I think it should be doable even without __getitem_param__.

struct IntRange[min: Int, max: Int](CoordLike, Movable, ImplicitlyCopyable, ...): # traits that SIMD has
    var _value: Int

    fn __init__(out self, var value: Int) raises:
        if value < Self.min or value > Self.max:
            raise RangeError()

        self = Self(value, unchecked=True)

    fn __init__(out self, var value: Int, *, unchecked: Bool = False):
        self._value = value

    comptime CanExpressRange[dtype: DType]: Bool = Scalar[dtype].MIN <= Self.min and Scalar[dtype].MAX >= Self.MAX
    comptime IsIntegral[dtype: DType]: Bool = dtype.is_integral()

    comptime VariadicType = Variadic.filter_types[CanExpressRange, Variadic.filter_types[IsIntegral,  DType.all]] #DTypes.all

    comptime static_value: Int = -1
    """The compile-time value if statically known, -1 otherwise."""

    comptime is_static_value = False
    """True if the value is known at compile time."""

    comptime is_tuple = False
    """True if this is a tuple type (`Coord`), False for scalar values."""

    comptime is_value = not Self.is_tuple
    """True if this is a scalar value, False for tuple types."""

    comptime DTYPE = VariadicType[0]
    """The data type for runtime values, or invalid for compile-time values."""

    # Note that unlike the __len__() from Sized, this is a static method.
    @staticmethod
    def __len__() -> Int:
        """Get the number of elements in this type.

        Returns:
            The number of elements (1 for single values, >1 for tuples).
        """
        return 1

    def value(self) -> Int:
        """Get the integer value of this coordinate.

        Only valid for value types (not tuples).

        Returns:
            The integer value.
        """
        return self._value

    def tuple(var self) -> Coord[*Self.VariadicType]:
        """Get this coordinate as a `Coord` tuple.

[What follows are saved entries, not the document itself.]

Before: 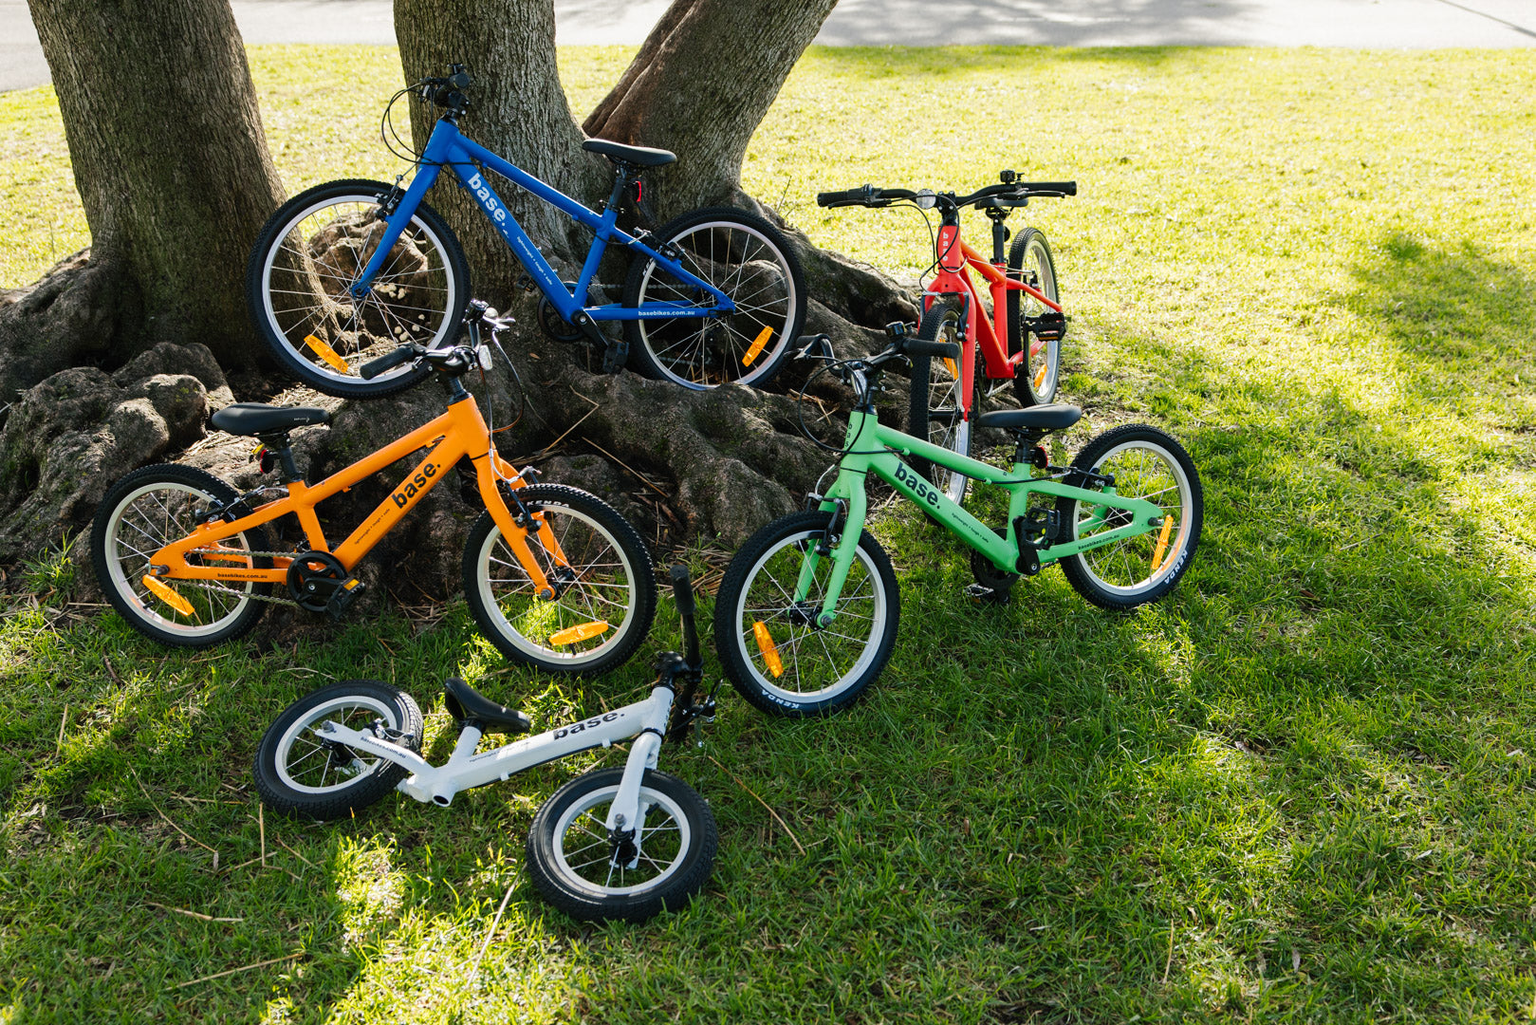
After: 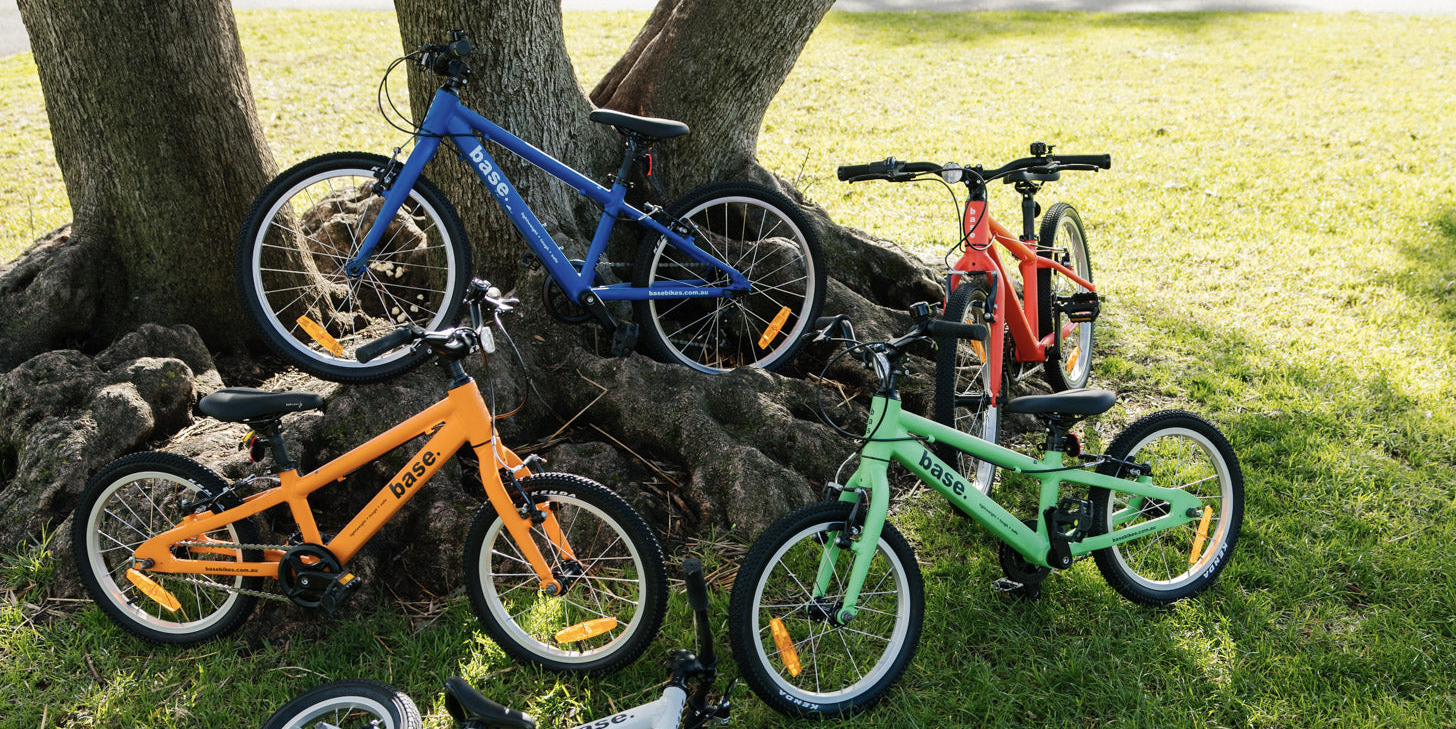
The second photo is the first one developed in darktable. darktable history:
contrast brightness saturation: saturation -0.17
crop: left 1.509%, top 3.452%, right 7.696%, bottom 28.452%
tone equalizer: on, module defaults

        Only valid for tuple types.

        Returns:
            The coordinate as a `Coord` tuple.
        """
        return Coord(self._value)

    def product(self) -> Int:
        """Calculate the product of all elements.

        Returns:
            The product of all elements.
        """
        return self._value

    def sum(self) -> Int:
        """Calculate the sum of all elements.

        Returns:
            The sum of all elements.
        """
        return self._value    

And then you add a few more required comptime members to check the value range of the individual members, the product and the sum at compile time. If the value ranges of the coord can’t exceed what the buffer can safely be indexed by, then you don’t have any reason to do a runtime bounds check. This doesn’t need to be as strict as “comptime only” and also doesn’t require unrolling loops to elide bounds checks. It might require making a special version of range that needs comptime-known bounds, but that shouldn’t be that bad.

Another thing to consider is the use case of List versus Tensor are very different. Since List can reallocate, negative indexing is a lot more dynamic than a comptime-sized defined Tensor.

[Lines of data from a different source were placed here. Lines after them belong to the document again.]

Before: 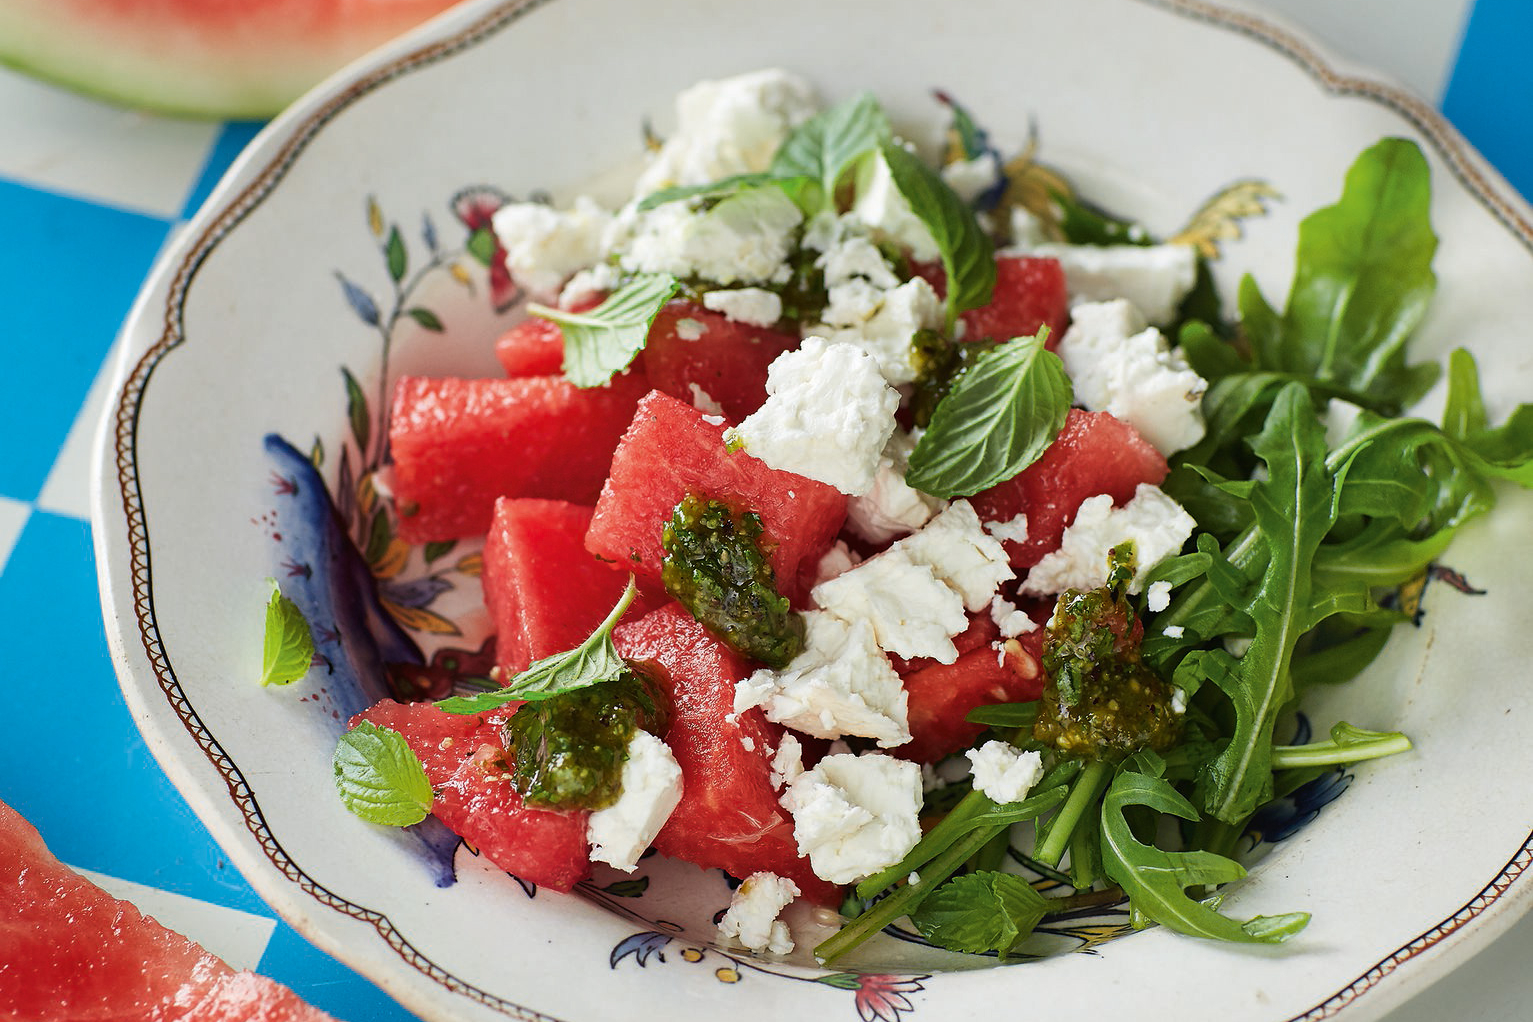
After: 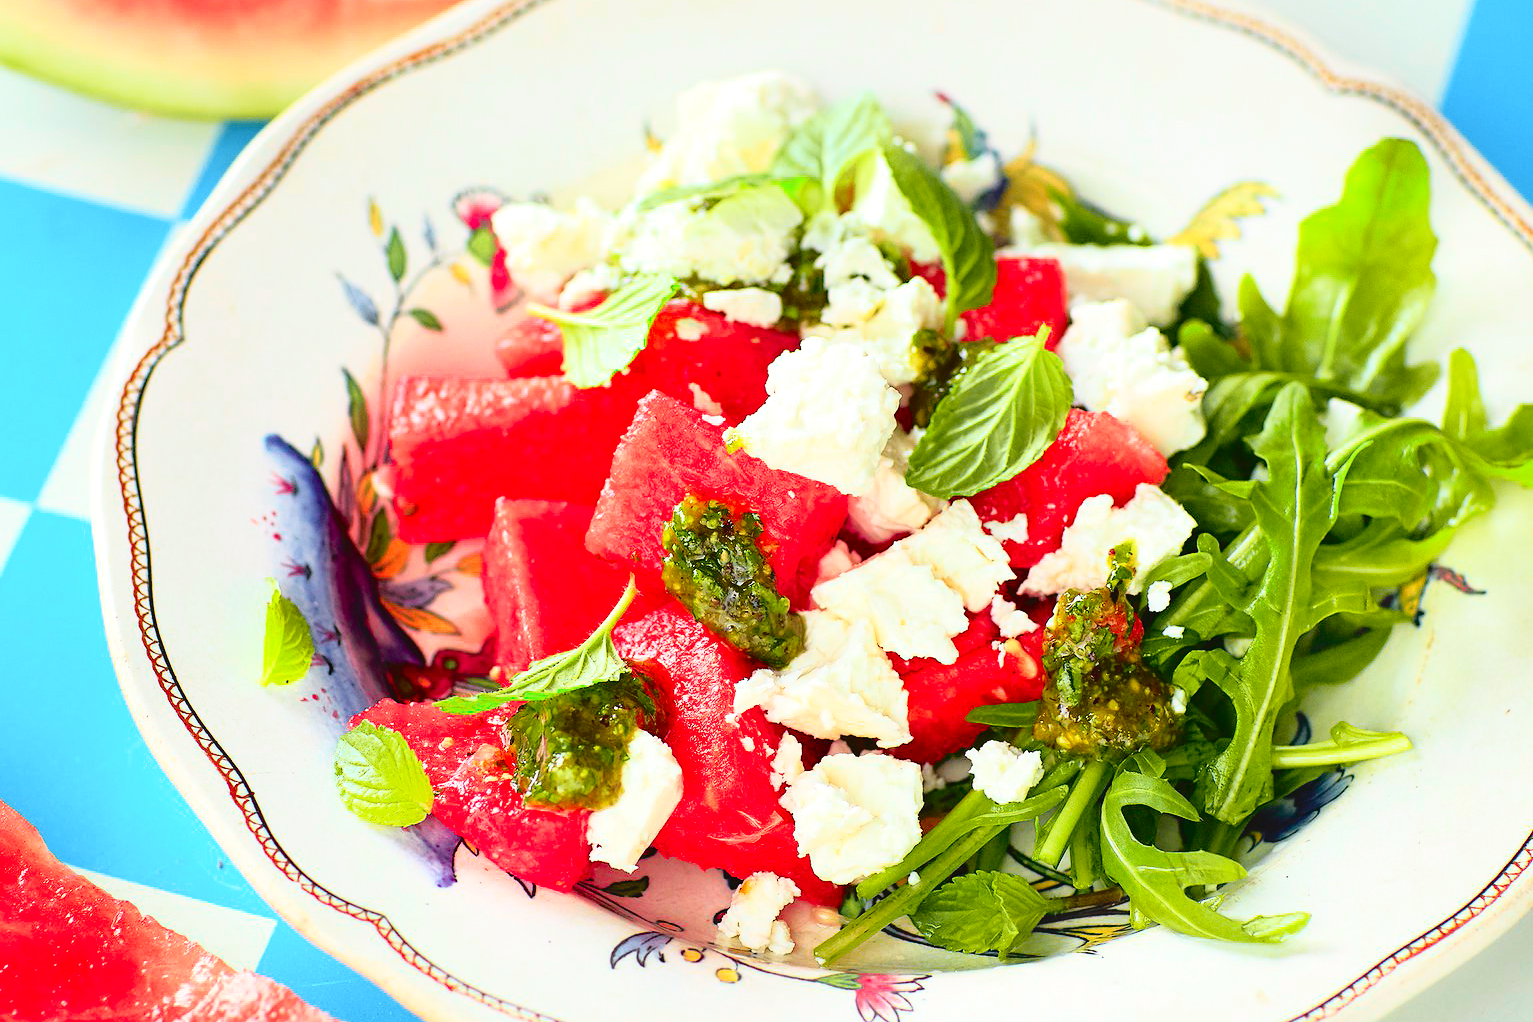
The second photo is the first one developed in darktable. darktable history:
levels: levels [0, 0.43, 0.984]
tone equalizer: -8 EV -0.379 EV, -7 EV -0.36 EV, -6 EV -0.313 EV, -5 EV -0.228 EV, -3 EV 0.22 EV, -2 EV 0.337 EV, -1 EV 0.371 EV, +0 EV 0.438 EV
tone curve: curves: ch0 [(0, 0.005) (0.103, 0.097) (0.18, 0.22) (0.378, 0.482) (0.504, 0.631) (0.663, 0.801) (0.834, 0.914) (1, 0.971)]; ch1 [(0, 0) (0.172, 0.123) (0.324, 0.253) (0.396, 0.388) (0.478, 0.461) (0.499, 0.498) (0.522, 0.528) (0.604, 0.692) (0.704, 0.818) (1, 1)]; ch2 [(0, 0) (0.411, 0.424) (0.496, 0.5) (0.515, 0.519) (0.555, 0.585) (0.628, 0.703) (1, 1)], color space Lab, independent channels, preserve colors none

The pattern could be that when you want maximally performant parallel code, you just use List as the backing store and drop into Tensor mode. Then document that List supports negative indexing and Tensor does not (a thing easily checked at runtime in DEBUG builds). The closer a structs gets to the metal, the less likely negative indexing is supported.

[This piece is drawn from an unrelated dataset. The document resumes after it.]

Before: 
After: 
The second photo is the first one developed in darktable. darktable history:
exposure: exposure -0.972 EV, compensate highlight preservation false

Obvious downside: it’s potentially confusing for it to be supported in some places and not others.

Yeah I quite like Zigs build options, many differrent opinions though, we’ll figure out build flags in a different proposal.

I think we’re on the same page that it’s good to have an unsafe_get to never assert. I thought you meant that should be the only way to turn off bounds checks, including on GPU which wouldn’t be practical. I was just saying that it’s better to control subscripting bounds checks through build flags. Most of the collections have an unsafe_get and we’ll leave them there.

Obvious downside: it’s potentially confusing for it to be supported in some places and not others.

Yeah that’s the trouble, want things to be consistent across collections. But you can build your own collection that supports negative indexing!